Dan Rawson <drawson1@earthlink.net>
	
Dec 16 (2 days ago)
	
to ClamAV
I've been thinking about adding clamav to my OpenSuSE system, so I've been running some tests . . . .and I'm now wondering if I can do something to speed up clamav.

As a test, I've been scanning two file systms:

/usr/local:  33Gb, ~140k files

/home/<me>:  47Gb, ~77k files

clamscan command line:  --stdout -ori >> ${LOG}

System:  Shuttle  SA76 (AMD quad-core Phenom II 2.8Ghz), 8GB memory, 2-1TB HDD, OpenSuSE LEAP 42.3 with current patches.

The scan of my home directory takes over 2 hours, and it doesn't improve with repetition :-).  In contrast, F-Prot's test version scans it in  about 20 minutes.  /usr/local is a similar time.

I'm running a local build of 0.99.3-beta.1, but the results were essentially the same using 0.99.2 from the distro.

What can I do to speed up the clamscan process?

Thanks!

Dan
Comment 1 Mark Allan 2017-12-18 11:56:57 EST
May be related to https://bugzilla.clamav.net/show_bug.cgi?id=11856 (Parallel scanning in clamscan)
Comment 2 Benny Pedersen 2017-12-18 11:57:58 EST
use tmp in tmpfs ?

so it unpack as fast as possible
Comment 3 Dan 2017-12-19 11:35:08 EST
Some additional testing using a directory with 7200 files and about 8.5Gb

The competition (f-prot) :-)  3:25
clamscan -v --stdout -r:  22:00
clamdscan -v --stdout:  22:30
clamdscan -m -v --stdout:  6:45

All of these tests were run from my Xfce desktop, but with no other applications running.

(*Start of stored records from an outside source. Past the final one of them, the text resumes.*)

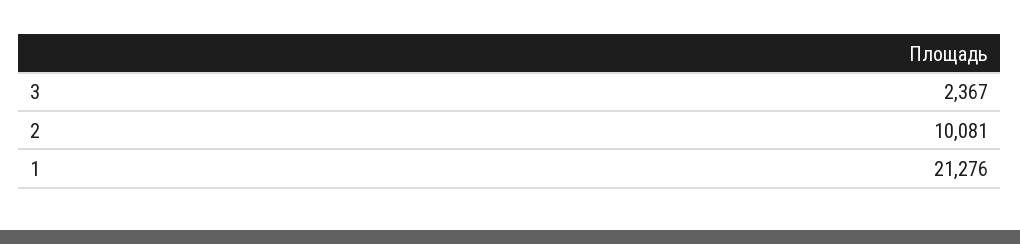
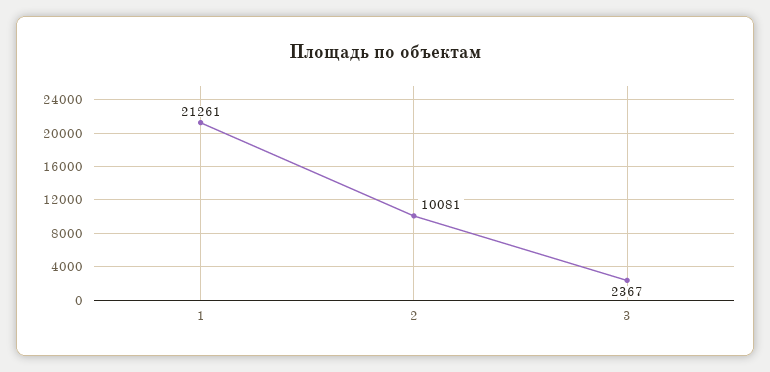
  {
    "3": 2367,
    "2": 10081,
-   "1": 21276
+   "1": 21261
  }

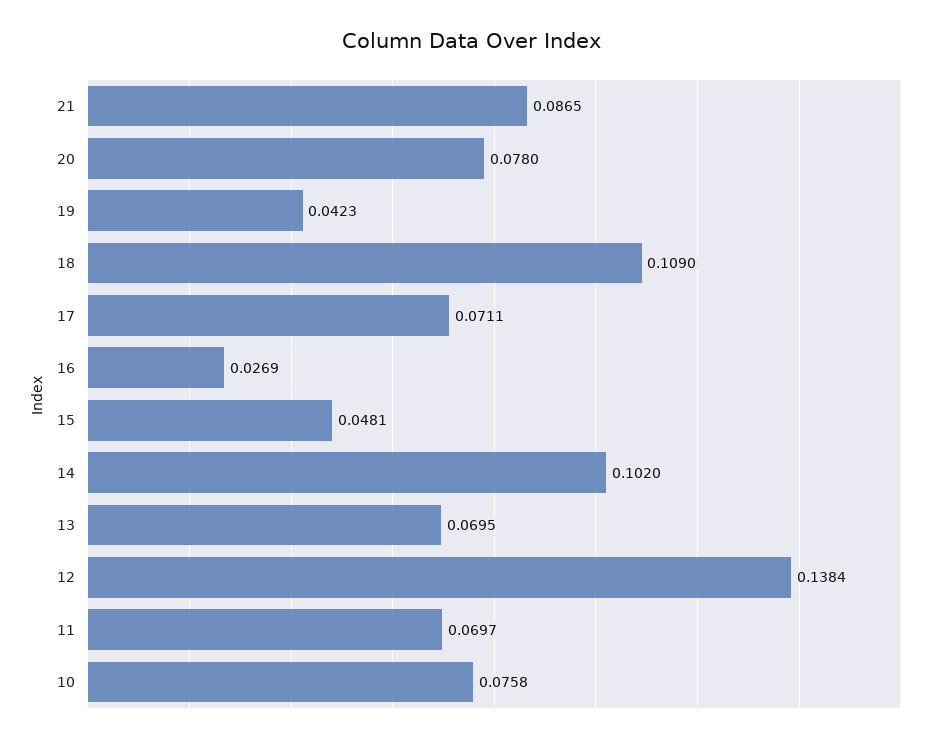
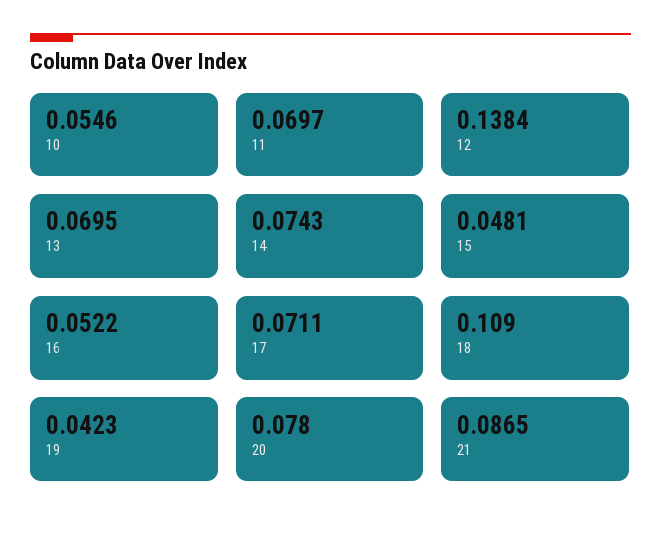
  {
    "21": 0.0865,
    "20": 0.078,
    "19": 0.0423,
    "18": 0.109,
    "17": 0.0711,
-   "16": 0.0269,
+   "16": 0.0522,
    "15": 0.0481,
-   "14": 0.102,
+   "14": 0.0743,
    "13": 0.0695,
    "12": 0.1384,
    "11": 0.0697,
-   "10": 0.0758
+   "10": 0.0546
  }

Additional performance-related detail:  Both clamav and f-prot use 100% of a core (ie, 25% of my available cycles on this quad-core machine) while they are scanning.  But clamdscan -m uses EVERYTHING.  "top" says it's using 399% :-)

Because the directory in question is my "Downloads" directory, it does have a high percentage of compressed files.  F-Prot reports 7200 files, but 92k "scanned objects" - don't know how to get that detail from clamscan.